The Royal Succession

In Williamson County, there's always an incumbent prosecutor

In the mid-Seventies, Williamson Co. did not have the same law-and-order reputation that it does today. Back then, longtime area lawyers remember, it wasn't uncommon to secure probation for a myriad of charges – including felony drug charges similar to those that the Taylor nine currently face, or those that earned Paul Morrow and Carl Clay Wright deferred adjudication. But that changed once the Legislature made the district attorney's job a full-time paid gig. In 1976, Williamson Co. voters elected Ed Walsh for the job.

Shortly after Walsh assumed his post, veteran Austin defense attorney James Anderson went in for a talk with the new prosecutor: Anderson had a client charged with drug possession, and was looking for a deal. Under Walsh's predecessor Norman Manning (now a defense attorney), his client would've gotten probation, Anderson said. But Walsh wasn't offering; rather, the new DA wanted to see the case go to trial, because, Anderson recalled, he wanted to know what jurors thought the crime was "worth." And with that, Anderson said, the county was on its way to earning a reputation as a law-and-order community that is "tough on crime." Walsh made appearances at community meetings, "preaching about more support for jurors," and the office began to limit its plea offers.

In 1980, Walsh hired Ken Anderson, who five years later was appointed to replace his mentor as the county's top prosecutor when Walsh resigned his post to run for attorney general. Under Anderson the county solidified its law-and-order rep and continued to refuse probation for drug dealers and home burglars. "If the DA's not going to be the leader and is not going to set the tone ... it's not going to get done," Anderson told the Statesman. "I don't win jury trials by majority votes; I win them by unanimous verdicts."

In 1989, Anderson hired prosecutor John Bradley away from the Harris Co. DA's office, where he'd worked for three years. Bradley – whom friends and foes alike consider "extremely" ambitious, smart, and "zealous" – rose steadily through the ranks, and in 1996 became Anderson's first assistant. In December 2001, Anderson resigned his position to accept a county judicial appointment, and Bradley was tapped by Gov. Rick Perry to assume the job as the county's top prosecutor, where he continues to carry the law-and-order torch ignited by Walsh.

Arguably, promoting the tough-on-crime approach has become a requirement for those seeking the job of Williamson DA – a job that has become, in effect, an executive appointment in the county. Since 1985, the county's DAs have been handpicked to assume the throne, which critics say has had the effect of trumping the democratic process. "That's the setup," said one resident involved with county law enforcement, "so that [the DA] is always running as an incumbent. They've made it nearly impossible for anyone to run against them."

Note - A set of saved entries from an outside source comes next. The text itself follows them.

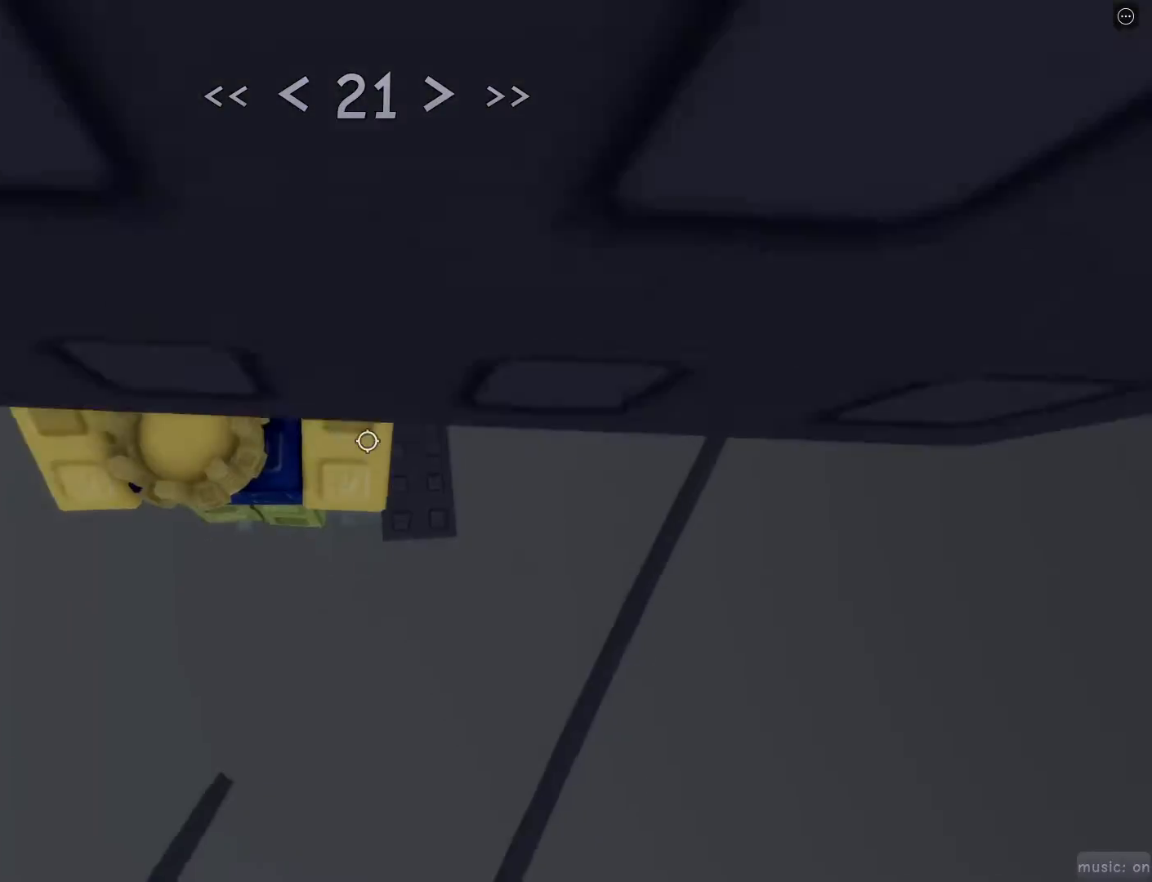
{"keys": ["d", "w"], "mouse": [], "events": [[83, "w", "down"], [233, "space", "down"], [317, "space", "up"]]}
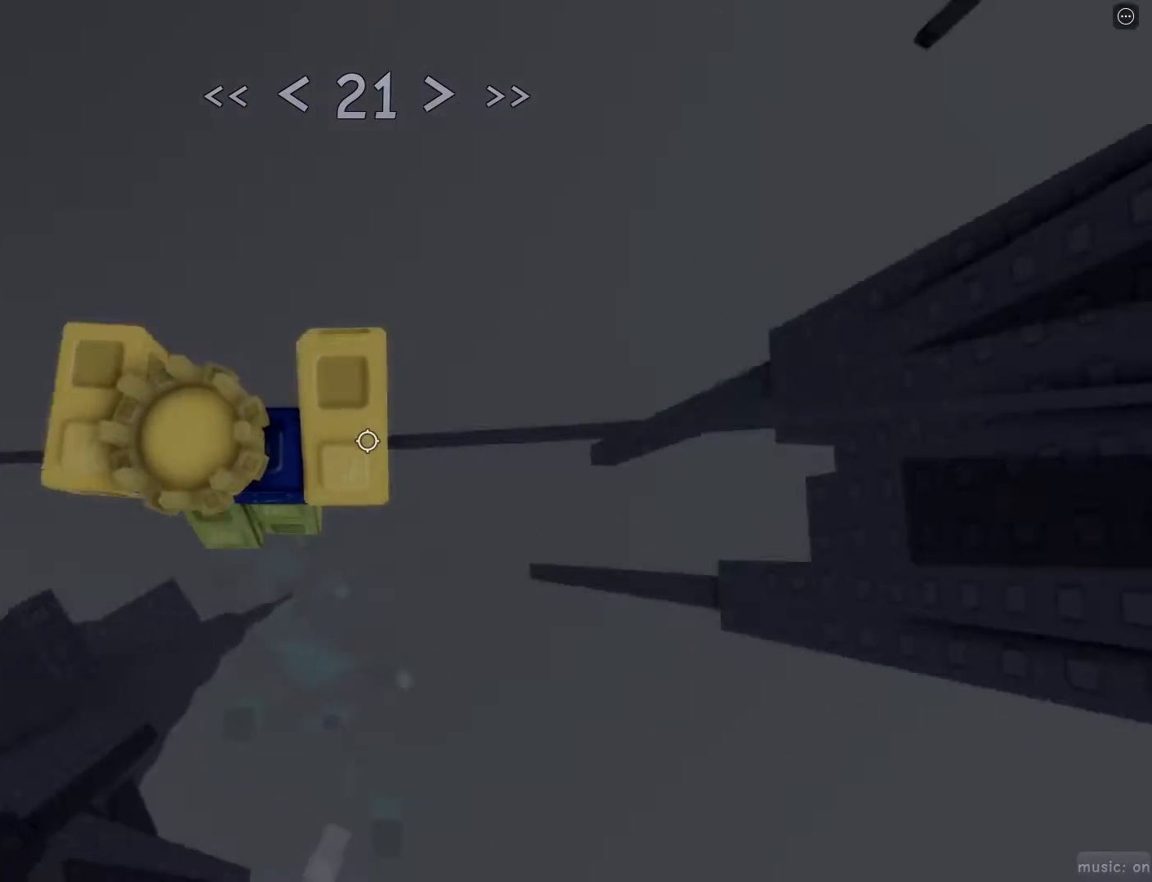
{"keys": ["d", "w"], "mouse": [], "events": [[100, "space", "down"], [183, "space", "up"]]}
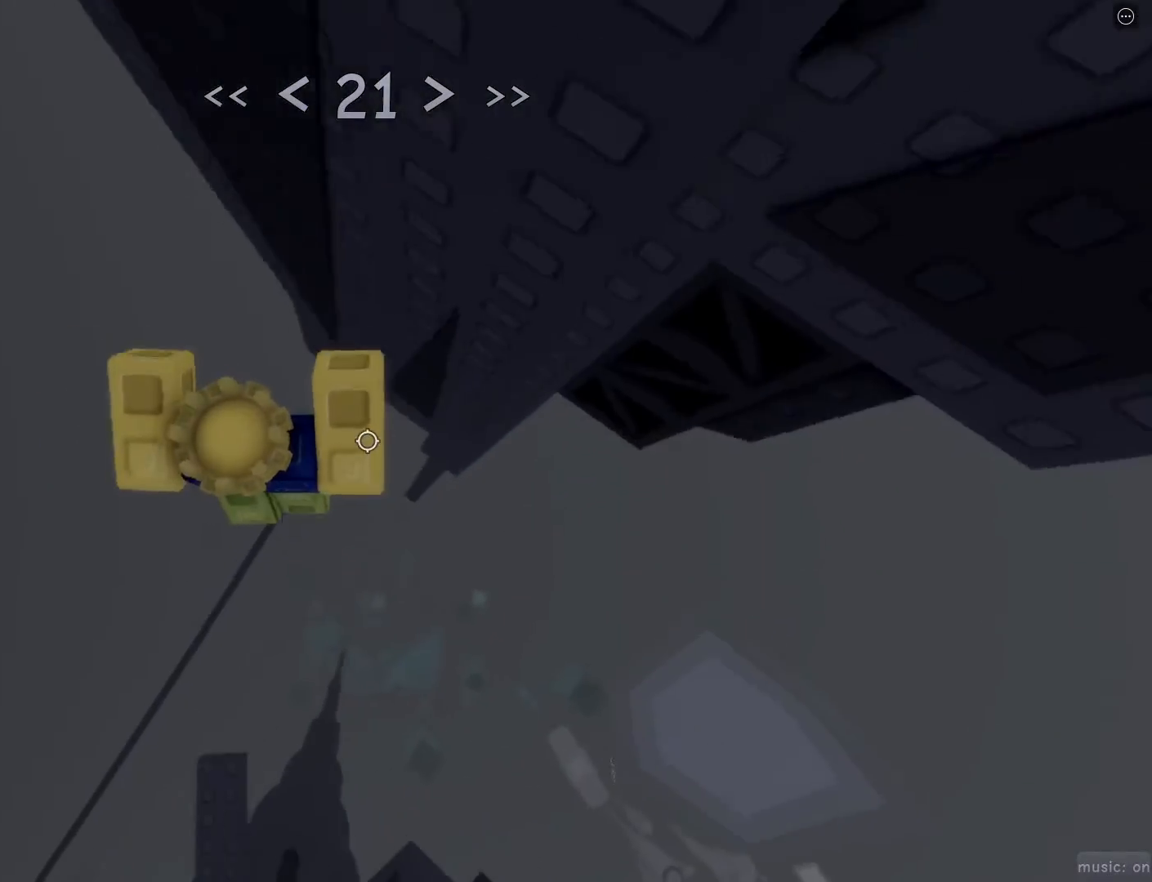
{"keys": ["d", "w"], "mouse": [], "events": [[17, "d", "up"], [17, "w", "up"], [200, "d", "down"], [300, "space", "down"], [400, "space", "up"], [400, "w", "down"]]}
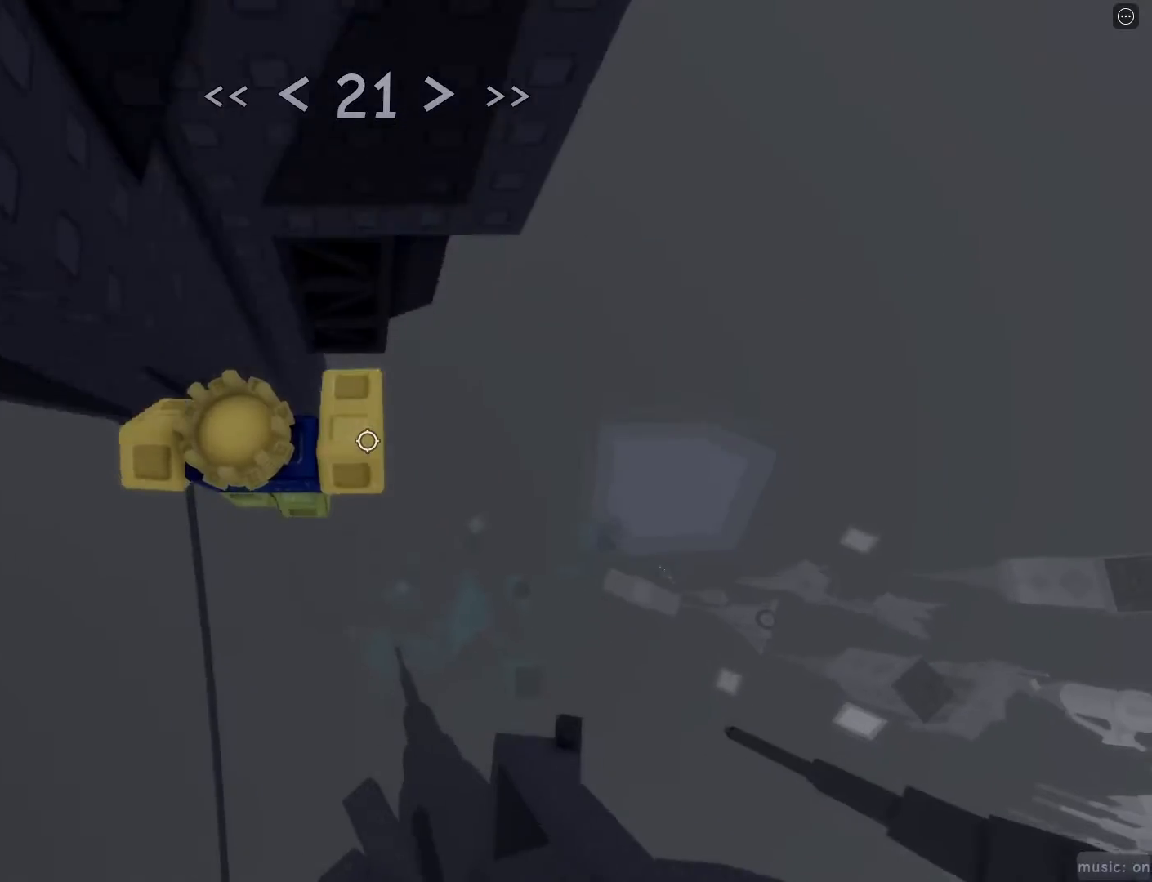
{"keys": ["w"], "mouse": [], "events": [[33, "d", "up"]]}
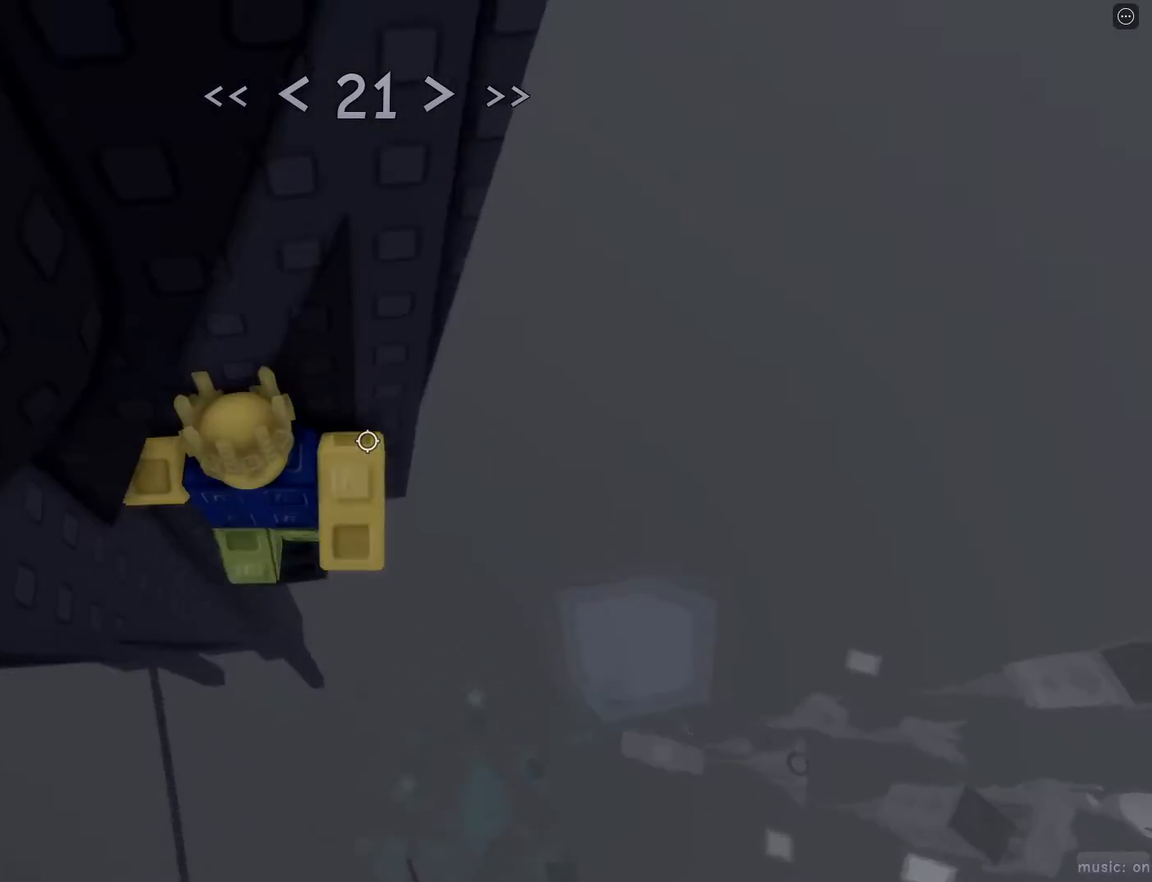
{"keys": ["shift"], "mouse": [], "events": [[100, "mouse_wheel", "down"], [200, "mouse_wheel", "up"], [283, "w", "up"], [367, "mouse_wheel", "down"], [417, "shift", "down"], [500, "mouse_wheel", "up"]]}
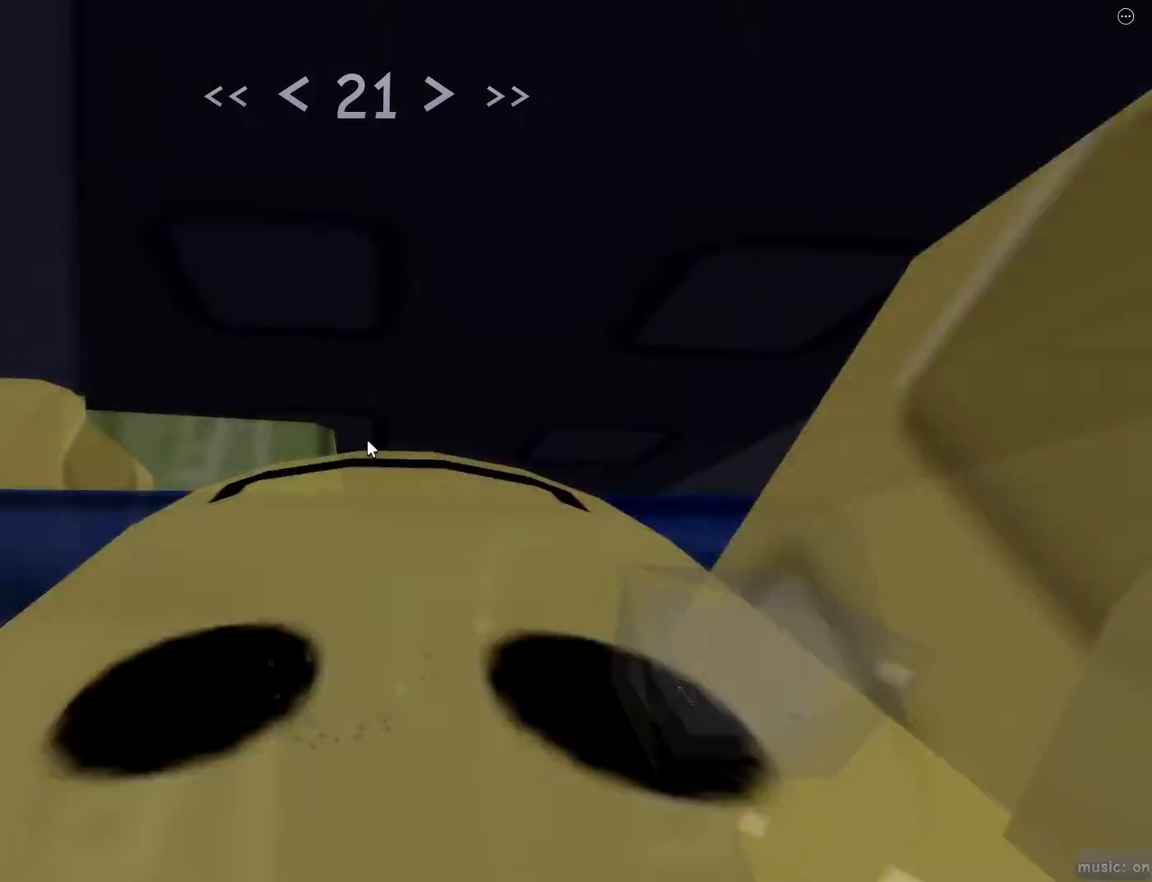
{"keys": [], "mouse": [], "events": [[67, "shift", "up"], [200, "w", "down"], [400, "w", "up"]]}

Indeed, Anderson told the Statesman that his decision to seek judicial appointment was an easy one because he'd "groomed" Bradley to take over. "There's some continuity there that's really important to the judicial system in the county," Anderson said. "I think the governor ... knows that John [Bradley] was a big contributor to what we've accomplished in the DA's office. He's indicated that he would like to see that continue." Austin attorney James Anderson knows this first hand. He ran against Bradley in the 2002 Republican primary. "I did it because it's a democracy and no one should be anointed to a position," he said. "The way it had been working they'd just appoint DAs and pass it down. And they'll probably do it again, but I won't be involved."